Obowiązkowe pomiary temperatury

Rodzice dzieci, które będą przebywać w szkole, muszą wcześniej wypełnić specjalną ankietę. Zadeklarują w niej, że dziecko nie jest chore, nie ma objawów i że żaden z domowników nie jest objęty kwarantanną. Wyrażą też w ankiecie zgodę na dokonywanie pomiaru temperatury. Będzie ona kontrolowana nie tylko na wejściu, ale także w ciągu dnia, gdyby była podwyższona – pracownik odnotuje to w specjalnej tabeli.

Dziecko, u którego stwierdzi się podwyższoną temperaturę, będzie musiało zostać odebrane przez rodziców. Podobnie pracownik, u którego zostaną stwierdzone objawy, zostanie odwieziony do domu indywidualnym transportem. Z myślą o takich sytuacjach wyznaczono w szkole specjalne pomieszczenie, w którym osoba z objawami choroby będzie mogła czekać na przyjazd transportu.

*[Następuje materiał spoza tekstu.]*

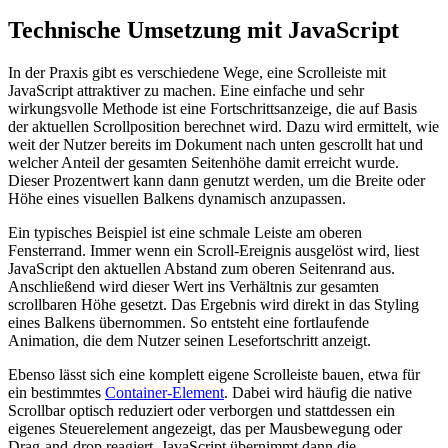
Technische Umsetzung mit JavaScript
In der Praxis gibt es verschiedene Wege, eine Scrolleiste mit
JavaScript attraktiver zu machen. Eine einfache und sehr
wirkungsvolle Methode ist eine Fortschrittsanzeige, die auf Basis
der aktuellen Scrollposition berechnet wird. Dazu wird ermittelt, wie
weit der Nutzer bereits im Dokument nach unten gescrollt hat und
welcher Anteil der gesamten Seitenhöhe damit erreicht wurde.
Dieser Prozentwert kann dann genutzt werden, um die Breite oder
Höhe eines visuellen Balkens dynamisch anzupassen.
Ein typisches Beispiel ist eine schmale Leiste am oberen
Fensterrand. Immer wenn ein Scroll-Ereignis ausgelöst wird, liest
JavaScript den aktuellen Abstand zum oberen Seitenrand aus.
Anschließend wird dieser Wert ins Verhältnis zur gesamten
scrollbaren Höhe gesetzt. Das Ergebnis wird direkt in das Styling
eines Balkens übernommen. So entsteht eine fortlaufende
Animation, die dem Nutzer seinen Lesefortschritt anzeigt.
Ebenso lässt sich eine komplett eigene Scrolleiste bauen, etwa für
ein bestimmtes
Container-Element
. Dabei wird häufig die native
Scrollbar optisch reduziert oder verborgen und stattdessen ein
eigenes Steuerelement angezeigt, das per Mausbewegung oder
Drag-and-drop reagiert. JavaScript übernimmt dann die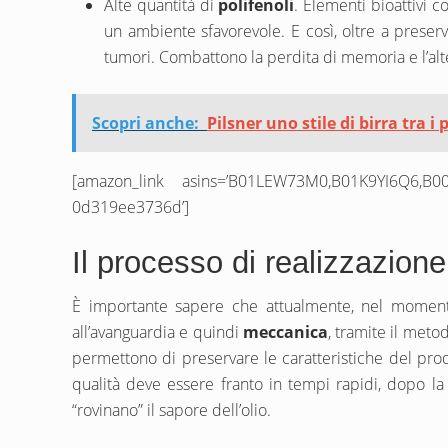
Alte quantità di
polifenoli
. Elementi bioattivi c
un ambiente sfavorevole. E così, oltre a preserva
tumori. Combattono la perdita di memoria e l’alte
Scopri anche:
Pilsner uno stile di birra tra i
[amazon_link asins=’B01LEW73M0,B01K9YI6Q6,B00R
0d319ee3736d’]
Il processo di realizzazione
È importante sapere che attualmente, nel momento
all’avanguardia e quindi
meccanica
, tramite il meto
permettono di preservare le caratteristiche del prod
qualità deve essere franto in tempi rapidi, dopo la
“rovinano” il sapore dell’olio.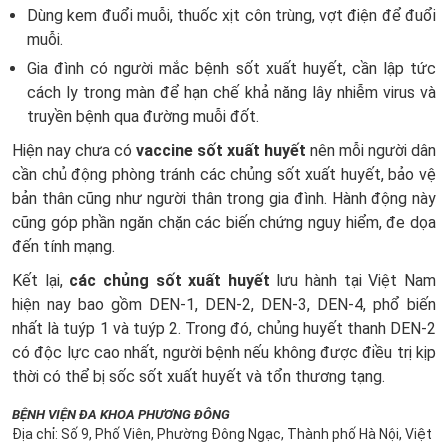
Dùng kem đuổi muỗi, thuốc xịt côn trùng, vợt điện để đuổi
muỗi.
Gia đình có người mắc bệnh sốt xuất huyết, cần lập tức
cách ly trong màn để hạn chế khả năng lây nhiễm virus và
truyền bệnh qua đường muỗi đốt.
Hiện nay chưa có
vaccine sốt xuất huyết
nên mỗi người dân
cần chủ động phòng tránh các chủng sốt xuất huyết, bảo vệ
bản thân cũng như người thân trong gia đình. Hành động này
cũng góp phần ngăn chặn các biến chứng nguy hiểm, đe dọa
đến tính mạng.
Kết lại,
các chủng sốt xuất huyết
lưu hành tại Việt Nam
hiện nay bao gồm DEN-1, DEN-2, DEN-3, DEN-4, phổ biến
nhất là tuýp 1 và tuýp 2. Trong đó, chủng huyết thanh DEN-2
có độc lực cao nhất, người bệnh nếu không được điều trị kịp
thời có thể bị sốc sốt xuất huyết và tổn thương tạng.
BỆNH VIỆN ĐA KHOA PHƯƠNG ĐÔNG
Địa chỉ: Số 9, Phố Viên, Phường Đông Ngạc, Thành phố Hà Nội, Việt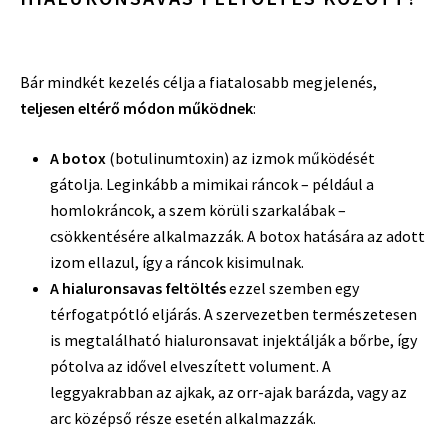
Bár mindkét kezelés célja a fiatalosabb megjelenés,
teljesen eltérő módon működnek
:
A botox
(botulinumtoxin) az izmok működését
gátolja. Leginkább a mimikai ráncok – például a
homlokráncok, a szem körüli szarkalábak –
csökkentésére alkalmazzák. A botox hatására az adott
izom ellazul, így a ráncok kisimulnak.
A hialuronsavas feltöltés
ezzel szemben egy
térfogatpótló eljárás. A szervezetben természetesen
is megtalálható hialuronsavat injektálják a bőrbe, így
pótolva az idővel elveszített volument. A
leggyakrabban az ajkak, az orr-ajak barázda, vagy az
arc középső része esetén alkalmazzák.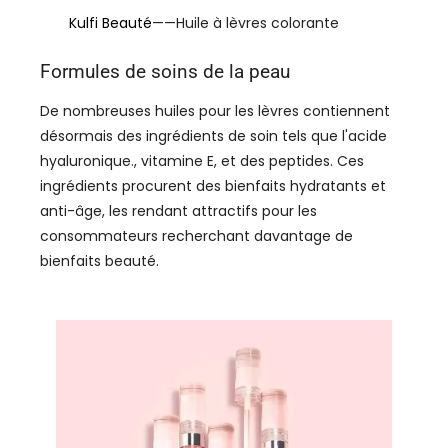
Kulfi Beauté
——Huile à lèvres colorante
Formules de soins de la peau
De nombreuses huiles pour les lèvres contiennent
désormais des ingrédients de soin tels que l'acide
hyaluronique., vitamine E, et des peptides. Ces
ingrédients procurent des bienfaits hydratants et
anti-âge, les rendant attractifs pour les
consommateurs recherchant davantage de
bienfaits beauté.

Dzieci będą izolowane, a sale i sprzęty regularnie odkażane

Prace w szkole mają być też tak organizowane, aby uniemożliwić stykanie się ze sobą różnych przebywających w budynku grup. W przypadku przeprowadzanych konsultacji uczniowie wcześniej informowani są o dniu i godzinach, w których mogą spotkać się z nauczycielem. Następnie wpisują się na listę, deklarując chęć przyjścia na konsultację. Jeśli będzie ich więcej niż dozwolona liczba, dla danej klasy zostanie wyznaczona dodatkowa godzina konsultacji.

Sale wietrzone są co najmniej raz na godzinę. Nauczyciele mają też obowiązek dbać o to, by uczniowie często myli ręce. Regularnie dezynfekowane będą wszelkie sprzęty i narzędzia, a także zabawki w świetlicy. Dzieci nie będą też mogą zabierać do szkoły żadnych zbędnych rzeczy takich jak zabawki. Dozwolone jest natomiast przyniesienie jedzenia i picia.